The table, called "Access to Protection," is sponsored by the HIV/AIDS Risk Reduction Advisory Council (HARRAC), a Penn State club aiming to reduce sexually transmitted diseases.

"We want to take away the stigma that sex isn't as good with condoms," club member Tiffany Tanzosh said. "It's better to be safe than sorry."

"Access to Protection" sets up every Wednesday on the ground floor of the HUB from 11 a.m. to 2 p.m. It offers a colorful selection of free Durex and Trojan condoms, female condoms, dental dams and information about sex and how to get screened for HIV/AIDS.

Suzanne Zeman, a community health educator for University Health Services' Health Promotion and Wellness department, said having students run the table is less intimidating to visitors, she said.

"It's always surprising when you talk to students about protection, because a lot of times they don't realize the free resources we provide," Zeman said.

. "A lot of times they just don't want to spend the money on condoms or barriers, but we have them for free."

But HARRAC does more than give out free condoms. The club also offers educational "sex parties" for groups like dorm floors and sororities, Tanzosh (senior-biobehavioral health and psychology) said.

One game students play at sex parties is the banana race.

"We have three bananas, three condoms and three contestants," Tanzosh said. "One person wears beer goggles, another is blindfolded and the third has no obstacles.
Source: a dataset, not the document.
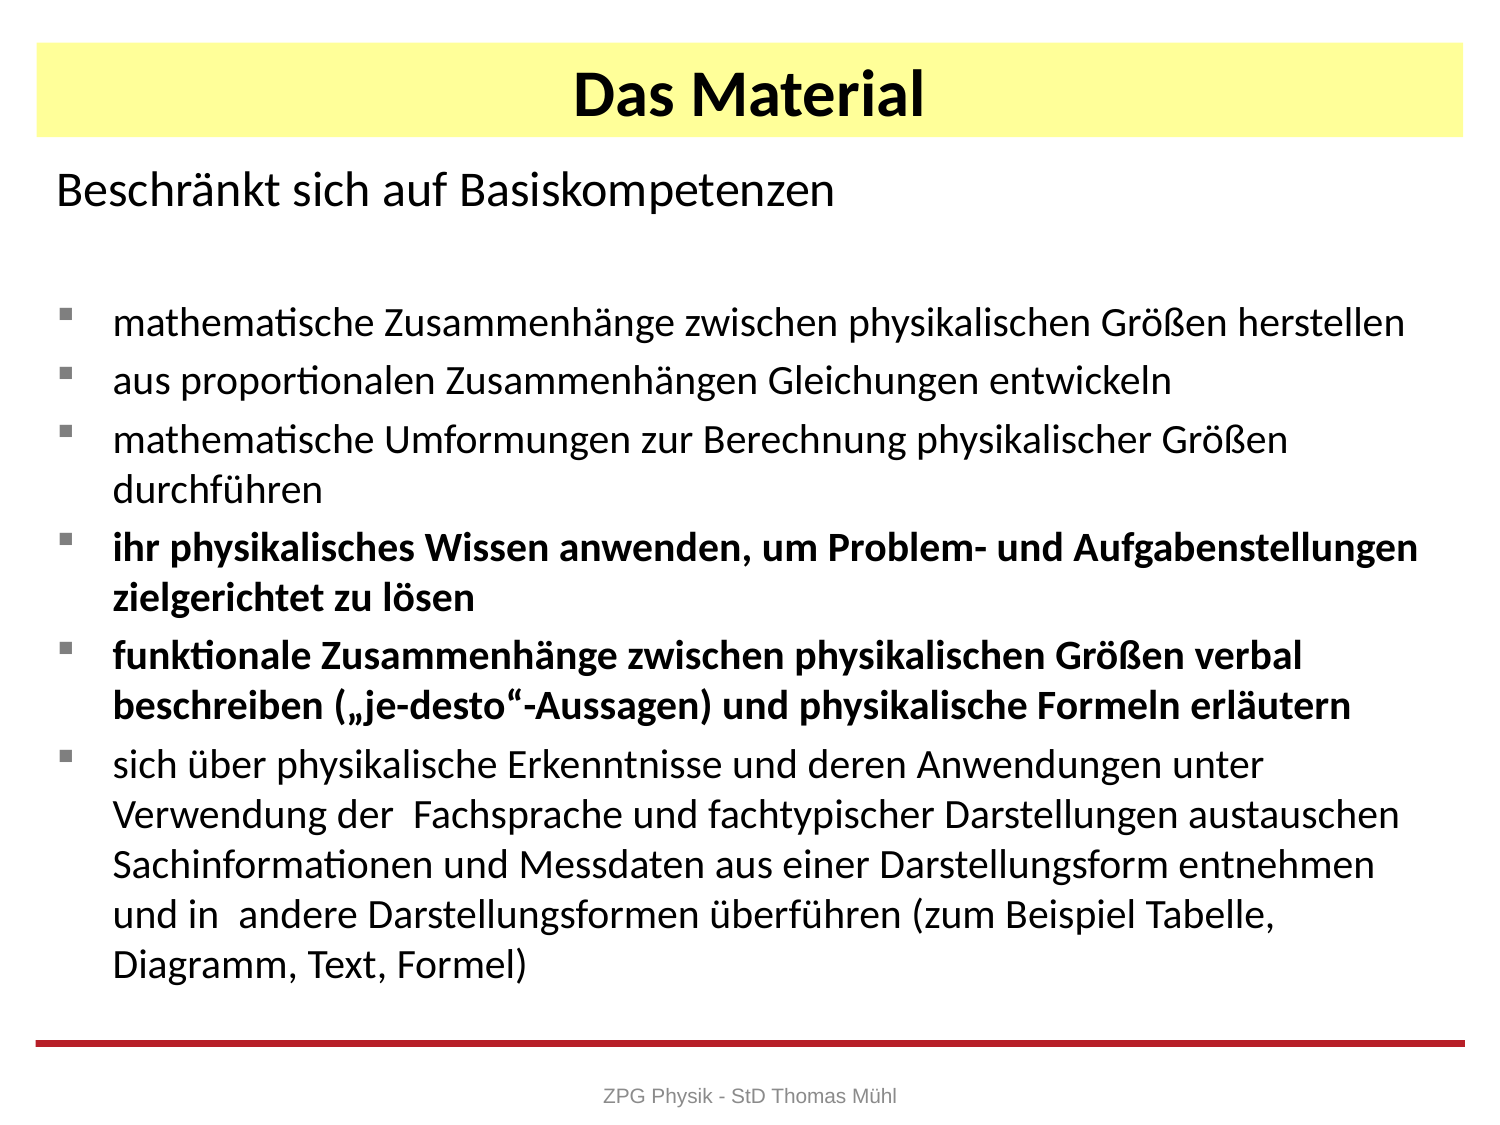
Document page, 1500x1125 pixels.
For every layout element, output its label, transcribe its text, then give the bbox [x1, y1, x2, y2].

Then they race to see who can put on a Condom the fastest."

She said the blindfold and goggles demonstrate that putting on a Condom is more difficult in the dark or while intoxicated.

But Jackie McCawley (junior-secondary education), who is waiting until marriage to have sex, said she thinks HARRAC's actions are unnecessary -- everyone knows what happens when you have sex, she said.

"It's kind of disrespectful for those of us who are waiting, because we do think about [sex], but we're trying to avoid it," she said. "Groups like this are overbearing when it's something we're trying to avoid."

Students can get the same free resources offered Wednesdays by "Access to Protection" every day at the Health Promotion and Wellness Department in 201 University Health Center.